Exercise aim:
Every line containing the word "TSpotTypes" must be pulled from the records.

____________________

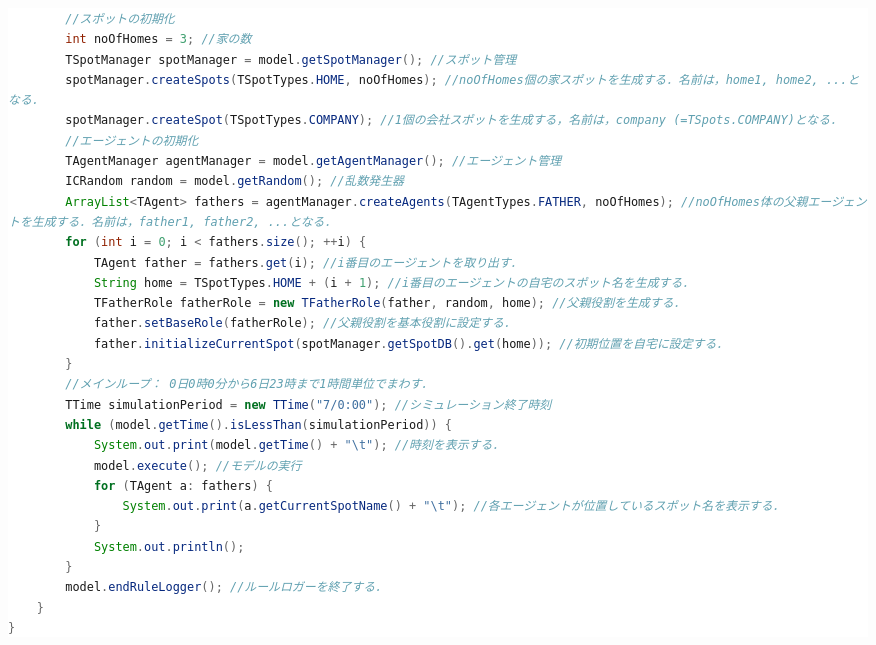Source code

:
 ```java
        //スポットの初期化
        int noOfHomes = 3; //家の数        
        TSpotManager spotManager = model.getSpotManager(); //スポット管理
        spotManager.createSpots(TSpotTypes.HOME, noOfHomes); //noOfHomes個の家スポットを生成する．名前は，home1, home2, ...となる．
        spotManager.createSpot(TSpotTypes.COMPANY); //1個の会社スポットを生成する，名前は，company (=TSpots.COMPANY)となる．
        //エージェントの初期化
        TAgentManager agentManager = model.getAgentManager(); //エージェント管理
        ICRandom random = model.getRandom(); //乱数発生器
        ArrayList<TAgent> fathers = agentManager.createAgents(TAgentTypes.FATHER, noOfHomes); //noOfHomes体の父親エージェントを生成する．名前は，father1, father2, ...となる．
        for (int i = 0; i < fathers.size(); ++i) {
            TAgent father = fathers.get(i); //i番目のエージェントを取り出す．
            String home = TSpotTypes.HOME + (i + 1); //i番目のエージェントの自宅のスポット名を生成する．
            TFatherRole fatherRole = new TFatherRole(father, random, home); //父親役割を生成する．
            father.setBaseRole(fatherRole); //父親役割を基本役割に設定する．
            father.initializeCurrentSpot(spotManager.getSpotDB().get(home)); //初期位置を自宅に設定する．
        }
        //メインループ： 0日0時0分から6日23時まで1時間単位でまわす．
        TTime simulationPeriod = new TTime("7/0:00"); //シミュレーション終了時刻
        while (model.getTime().isLessThan(simulationPeriod)) {
            System.out.print(model.getTime() + "\t"); //時刻を表示する．
            model.execute(); //モデルの実行
            for (TAgent a: fathers) {
                System.out.print(a.getCurrentSpotName() + "\t"); //各エージェントが位置しているスポット名を表示する．
            }
            System.out.println();
        }        
        model.endRuleLogger(); //ルールロガーを終了する．
    }   
}
```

____________________

Response for this exercise:
        spotManager.createSpots(TSpotTypes.HOME, noOfHomes); //noOfHomes個の家スポットを生成する．名前は，home1, home2, ...となる．
        spotManager.createSpot(TSpotTypes.COMPANY); //1個の会社スポットを生成する，名前は，company (=TSpots.COMPANY)となる．
            String home = TSpotTypes.HOME + (i + 1); //i番目のエージェントの自宅のスポット名を生成する．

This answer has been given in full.